If adaption and transition allow a remote audit to remain compliant, and feasible, then there can be significant benefits such as:

  • Improved efficiency and cost savings from eliminating travel.
  • Elimination of site security requirements, printing, etc.
  • Scheduling flexibility.
  • Wider geographical reach.
  • Faster learning.
  • Less admin through the use of technology.

Desktop Audits.

These are typically a subsection of remote audits, but can be standalone, where required documentation is verified remotely by an auditor. This can be with hard copies but is much more likely to be done with electronic media.

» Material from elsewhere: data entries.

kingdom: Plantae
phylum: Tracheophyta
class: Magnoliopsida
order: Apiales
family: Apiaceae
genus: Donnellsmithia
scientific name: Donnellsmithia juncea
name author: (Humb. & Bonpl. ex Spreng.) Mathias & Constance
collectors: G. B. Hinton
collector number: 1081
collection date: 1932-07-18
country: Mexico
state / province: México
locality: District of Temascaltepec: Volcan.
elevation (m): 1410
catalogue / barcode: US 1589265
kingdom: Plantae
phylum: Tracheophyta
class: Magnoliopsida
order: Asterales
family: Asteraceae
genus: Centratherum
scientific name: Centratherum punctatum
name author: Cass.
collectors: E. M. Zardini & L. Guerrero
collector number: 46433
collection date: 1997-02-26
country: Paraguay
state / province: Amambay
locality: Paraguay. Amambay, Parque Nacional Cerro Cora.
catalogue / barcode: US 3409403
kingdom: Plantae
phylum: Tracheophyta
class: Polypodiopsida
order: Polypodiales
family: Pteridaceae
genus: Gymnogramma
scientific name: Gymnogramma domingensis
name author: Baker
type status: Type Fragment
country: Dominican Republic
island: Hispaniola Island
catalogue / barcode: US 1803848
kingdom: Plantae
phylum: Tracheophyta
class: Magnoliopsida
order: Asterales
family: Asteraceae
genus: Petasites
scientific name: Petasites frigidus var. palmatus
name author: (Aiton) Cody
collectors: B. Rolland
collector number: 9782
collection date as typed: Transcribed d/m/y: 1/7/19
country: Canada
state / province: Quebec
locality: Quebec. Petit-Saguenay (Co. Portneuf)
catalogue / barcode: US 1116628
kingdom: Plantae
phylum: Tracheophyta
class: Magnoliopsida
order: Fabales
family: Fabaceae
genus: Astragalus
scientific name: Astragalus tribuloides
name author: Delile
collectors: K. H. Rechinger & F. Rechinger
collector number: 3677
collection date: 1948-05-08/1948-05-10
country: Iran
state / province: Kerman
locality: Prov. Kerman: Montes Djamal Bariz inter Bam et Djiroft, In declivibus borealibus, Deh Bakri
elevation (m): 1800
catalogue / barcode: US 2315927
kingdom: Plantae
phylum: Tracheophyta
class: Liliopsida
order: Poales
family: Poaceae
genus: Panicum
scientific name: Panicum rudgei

Click here for more information from the EMA on GCP Remote Auditing.

Click here for more information from the EMA on GVP Remote Auditing.

Click here for more information from the ECA on GMP Remote Auditing.

Click here for more information from the European Commission, HMA, and EMA on GMP/GDP Remote Compliance.

Why choose Aegisana for Remote & Desktop Auditing?

A smooth process.

Aegisana’s Compliance team is fully experienced with Remote & Desktop Auditing and can work with you to determine if your existing processes and procedures would be suitable and compliant for this procedure.

The key points to consider are:

  • Review and modify existing procedures to align with the remote audit framework, ensuring compliance with pharmacovigilance standards.
  • Assess scheduled audits to determine their suitability for remote adaptation.
  • Thoroughly review and update internal policies concerning document sharing through video calls and other communication channels.
  • Promptly communicate any modifications to auditees to facilitate their preparation for the audit.
  • Establish consensus on technology platforms for audit sessions and the exchange of relevant documents.

Success through planning.

Thorough preparation is essential for successful remote audits, which requires a clear project plan with well defined and communicated steps. We work with you to identify all the audit milestones, timelines, and methods of communication to make the process as easy and efficient as possible.

Our objective is to provide you with peace of mind and confidence that comes from knowing your processes are being handled by an expert team providing a meticulous and detailed service grounded in effective communication, reliability, and trust.

Through the establishment of a successful and robust strategic compliance partnership, we aim to offer comprehensive support across all our service areas, providing expert solutions throughout the entire life cycle of your human and animal products.

All of our services adhere to the regulations and principles of the EMA’s guidelines on compliance.